PERUGIA – Nel prossimo fine settimana, storia, cultura e teatro si incontrano a porte aperte all’Archivio di Stato di Perugia per l’edizione 2025 di “DOMINA BRANCA. Una donna vera sotto il dominio di Braccio”, un evento unico che restituisce voce e vita a una figura femminile realmente esistita nella Perugia tra XIV e XV secolo.
Domina Branca è una dama borghese di cui l’Archivio di Stato di Perugia conserva una documentazione straordinariamente ricca e dettagliata, un caso raro nel panorama archivistico medievale. Proprio da queste fonti prende forma una proposta innovativa: per la prima volta a Perugia – e tra le prime esperienze in Italia – l’Archivio apre i propri spazi a una rappresentazione teatrale itinerante, che è al tempo stesso una visita esperienziale sulle tracce di questa donna del passato.
“DOMINA BRANCA, una donna vera al tempo di Braccio Fortebraccio” è un percorso teatrale itinerante negli ambienti dell’Archivio, realizzato da Teatro di Sacco, su testi di Fiorenza Mosci e con la regia di Roberto Biselli, in scena insieme a Diletta Masetti e Angela Pellicciari.
L’evento è realizzato grazie a un finanziamento PNRR per l’abbattimento delle barriere cognitive. La narrazione si ispira alla ricerca documentaria condotta dall’archivista di Stato Paola Monacchia, confluita nell’articolo “Domina Branca de Benovardo. La vicenda di una donna perugina tra il XIV e XV secolo”. Alla rappresentazione teatrale si affianca un’esposizione di documenti originali, selezionati tra quelli utilizzati per la ricostruzione della biografia di Domina Branca.
«La missione dell’Archivio trova in questa iniziativa la sua espressione più autentica – dichiara Cinzia Rutili, direttrice dell’Archivio di Stato di Perugia – mettere a disposizione documenti preziosi e affascinanti per offrire informazioni scientificamente rigorose, ma anche coinvolgenti e accessibili a tutti, studiosi e appassionati, in un’ottica di inclusività sostenuta dal PNRR».
«Domina Branca – aggiunge Roberto Biselli, direttore di Teatro di Sacco – è una donna reale, esempio di emancipazione femminile in un periodo, il XIV secolo, in cui il ruolo della donna borghese sembra marginale ma rivela invece un profondo valore gestionale e spirituale».
Si ringrazia il Magnifico Rione di Porta Eburnea per la concessione dei costumi di scena.
Le visite teatrali si svolgeranno presso l’Archivio di Stato di Perugia, in piazza Giordano Bruno 10, nei seguenti giorni:
-
Sabato 13 dicembre, ore 16.00
-
Domenica 14 dicembre, ore 11.00 e ore 15.00
Ogni turno è riservato a un massimo di 24 partecipanti.
Ingresso libero con prenotazione obbligatoria al numero 075-5724403.

• Compiti da svolgere:
• a. Elenca tutti i turni delle visite teatrali indicati nel testo su Domina Branca, con giorno e ora di ciascuno.
• b. Per favore, traduci in inglese questa frase del testo su Domina Branca: «Ogni turno è riservato a un massimo di 24 partecipanti.»
• c. Trascrivi dal testo su Domina Branca il passo compreso tra "PERUGIA – Nel" e "donna del passato.", estremi inclusi.

• Dati forniti:
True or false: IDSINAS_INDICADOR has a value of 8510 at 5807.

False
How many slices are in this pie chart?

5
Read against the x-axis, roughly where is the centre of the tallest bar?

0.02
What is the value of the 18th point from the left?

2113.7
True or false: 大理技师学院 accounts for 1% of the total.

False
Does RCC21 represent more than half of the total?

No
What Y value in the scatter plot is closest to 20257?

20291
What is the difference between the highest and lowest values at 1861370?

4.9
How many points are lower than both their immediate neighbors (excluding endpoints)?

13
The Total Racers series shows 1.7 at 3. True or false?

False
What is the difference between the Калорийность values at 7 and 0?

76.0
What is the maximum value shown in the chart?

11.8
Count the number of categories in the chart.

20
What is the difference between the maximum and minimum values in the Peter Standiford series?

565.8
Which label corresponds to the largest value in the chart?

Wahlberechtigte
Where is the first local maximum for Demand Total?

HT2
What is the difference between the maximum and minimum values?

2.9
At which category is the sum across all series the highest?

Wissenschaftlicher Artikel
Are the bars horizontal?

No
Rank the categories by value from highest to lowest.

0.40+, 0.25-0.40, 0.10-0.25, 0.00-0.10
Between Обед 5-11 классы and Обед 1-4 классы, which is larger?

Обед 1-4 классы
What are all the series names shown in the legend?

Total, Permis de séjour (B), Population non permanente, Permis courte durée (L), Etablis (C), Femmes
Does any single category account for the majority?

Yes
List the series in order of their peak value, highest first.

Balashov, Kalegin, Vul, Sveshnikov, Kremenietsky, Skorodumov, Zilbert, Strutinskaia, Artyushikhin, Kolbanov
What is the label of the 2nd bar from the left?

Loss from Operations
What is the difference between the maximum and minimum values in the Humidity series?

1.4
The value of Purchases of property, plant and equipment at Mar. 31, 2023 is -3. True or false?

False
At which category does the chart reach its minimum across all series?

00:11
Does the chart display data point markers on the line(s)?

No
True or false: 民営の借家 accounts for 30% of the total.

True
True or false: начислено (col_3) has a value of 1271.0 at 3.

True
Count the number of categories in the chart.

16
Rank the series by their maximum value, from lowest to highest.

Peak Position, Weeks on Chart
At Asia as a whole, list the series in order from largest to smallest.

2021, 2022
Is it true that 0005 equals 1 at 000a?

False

• Risposte ai compiti:
• a.
- Sabato 13 dicembre, ore 16.00
- Domenica 14 dicembre, ore 11.00
- Domenica 14 dicembre, ore 15.00

• b. Each session is limited to a maximum of 24 participants.

• c.
PERUGIA – Nel prossimo fine settimana, storia, cultura e teatro si incontrano a porte aperte all’Archivio di Stato di Perugia per l’edizione 2025 di “DOMINA BRANCA. Una donna vera sotto il dominio di Braccio”, un evento unico che restituisce voce e vita a una figura femminile realmente esistita nella Perugia tra XIV e XV secolo.
Domina Branca è una dama borghese di cui l’Archivio di Stato di Perugia conserva una documentazione straordinariamente ricca e dettagliata, un caso raro nel panorama archivistico medievale. Proprio da queste fonti prende forma una proposta innovativa: per la prima volta a Perugia – e tra le prime esperienze in Italia – l’Archivio apre i propri spazi a una rappresentazione teatrale itinerante, che è al tempo stesso una visita esperienziale sulle tracce di questa donna del passato.